[Begin Supplied entries]
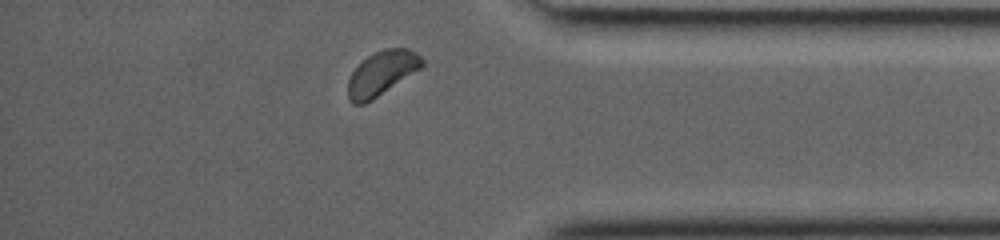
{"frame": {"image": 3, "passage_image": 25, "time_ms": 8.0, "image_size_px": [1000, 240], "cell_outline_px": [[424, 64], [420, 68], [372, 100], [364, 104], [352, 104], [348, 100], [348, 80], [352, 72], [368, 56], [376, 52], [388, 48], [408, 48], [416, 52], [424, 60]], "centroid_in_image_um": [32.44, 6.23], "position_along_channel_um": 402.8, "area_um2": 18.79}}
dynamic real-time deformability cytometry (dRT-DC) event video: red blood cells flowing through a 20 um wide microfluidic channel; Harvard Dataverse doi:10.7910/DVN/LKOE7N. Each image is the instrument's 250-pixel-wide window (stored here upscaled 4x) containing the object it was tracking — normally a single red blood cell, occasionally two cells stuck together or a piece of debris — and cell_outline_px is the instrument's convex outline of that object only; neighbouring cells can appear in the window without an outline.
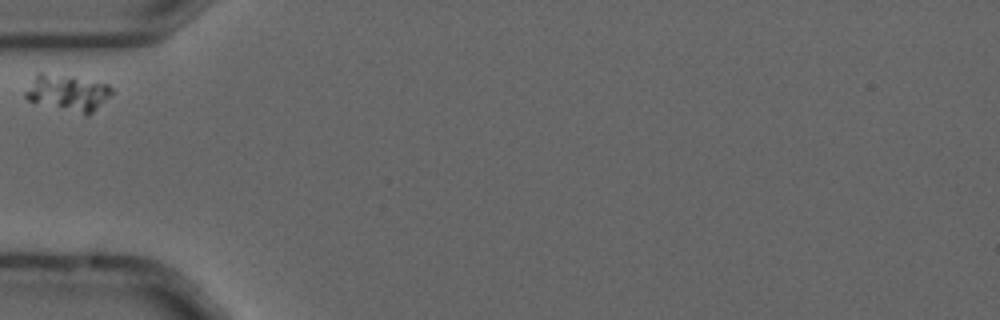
{"species": "common noctule bat (a hibernating species)", "species_latin": "Nyctalus noctula", "temperature_condition": "cold", "stored_images_in_passage": 7, "camera_frame_rate_fps": 3000, "um_per_image_px": 0.085, "animal": {"sex": "male", "forearm_length_mm": 52.5}, "frame": {"image": 1, "passage_image": 1, "time_ms": 0.0, "image_size_px": [1000, 320], "cell_outline_px": [[112, 92], [88, 116], [28, 100], [24, 96], [24, 92], [36, 72], [40, 72], [72, 76], [108, 84], [112, 88]], "centroid_in_image_um": [5.71, 7.86], "position_along_channel_um": 79.3, "area_um2": 18.09}}
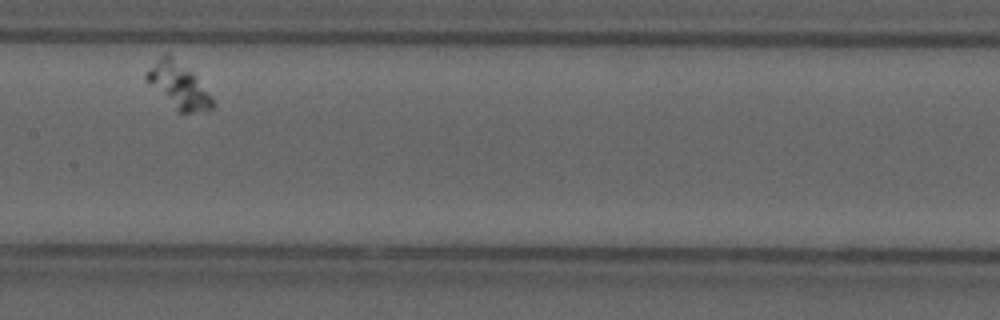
{"frame": {"image": 2, "passage_image": 4, "time_ms": 1.0, "image_size_px": [1000, 320], "cell_outline_px": [[216, 104], [212, 108], [192, 112], [180, 112], [144, 80], [144, 72], [164, 52], [168, 52], [192, 72], [196, 76], [212, 96]], "centroid_in_image_um": [15.15, 7.21], "position_along_channel_um": 192.3, "area_um2": 17.46}}
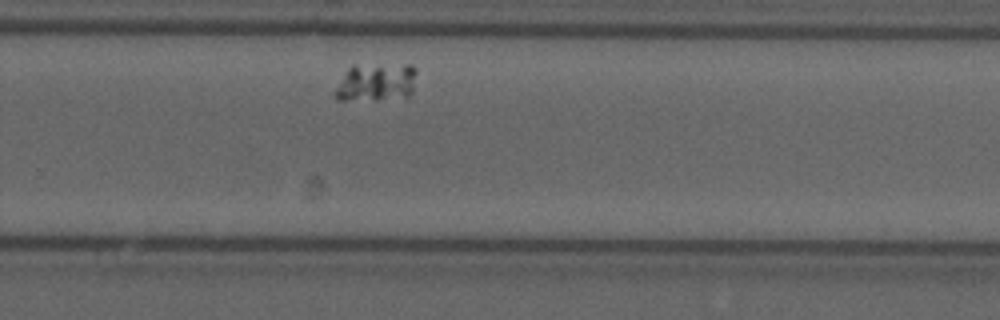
{"frame": {"image": 3, "passage_image": 7, "time_ms": 2.0, "image_size_px": [1000, 320], "cell_outline_px": [[416, 72], [412, 92], [408, 96], [376, 100], [336, 100], [332, 96], [332, 92], [348, 68], [352, 64], [412, 64], [416, 68]], "centroid_in_image_um": [31.93, 6.98], "position_along_channel_um": 297.9, "area_um2": 18.67}}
[End Supplied entries]
What you should do » Extract precisely the lines beginning at the line containing "dynamic real-time deformability" and ending at the last line of the entries above, exactly as written and with no pictures.

Solution to the exercise »
dynamic real-time deformability cytometry (dRT-DC) event video: red blood cells flowing through a 20 um wide microfluidic channel; Harvard Dataverse doi:10.7910/DVN/LKOE7N. Each image is the instrument's 250-pixel-wide window (stored here upscaled 4x) containing the object it was tracking — normally a single red blood cell, occasionally two cells stuck together or a piece of debris — and cell_outline_px is the instrument's convex outline of that object only; neighbouring cells can appear in the window without an outline.
{"species": "common noctule bat (a hibernating species)", "species_latin": "Nyctalus noctula", "temperature_condition": "cold", "stored_images_in_passage": 7, "camera_frame_rate_fps": 3000, "um_per_image_px": 0.085, "animal": {"sex": "male", "forearm_length_mm": 52.5}, "frame": {"image": 1, "passage_image": 1, "time_ms": 0.0, "image_size_px": [1000, 320], "cell_outline_px": [[112, 92], [88, 116], [28, 100], [24, 96], [24, 92], [36, 72], [40, 72], [72, 76], [108, 84], [112, 88]], "centroid_in_image_um": [5.71, 7.86], "position_along_channel_um": 79.3, "area_um2": 18.09}}
{"frame": {"image": 2, "passage_image": 4, "time_ms": 1.0, "image_size_px": [1000, 320], "cell_outline_px": [[216, 104], [212, 108], [192, 112], [180, 112], [144, 80], [144, 72], [164, 52], [168, 52], [192, 72], [196, 76], [212, 96]], "centroid_in_image_um": [15.15, 7.21], "position_along_channel_um": 192.3, "area_um2": 17.46}}
{"frame": {"image": 3, "passage_image": 7, "time_ms": 2.0, "image_size_px": [1000, 320], "cell_outline_px": [[416, 72], [412, 92], [408, 96], [376, 100], [336, 100], [332, 96], [332, 92], [348, 68], [352, 64], [412, 64], [416, 68]], "centroid_in_image_um": [31.93, 6.98], "position_along_channel_um": 297.9, "area_um2": 18.67}}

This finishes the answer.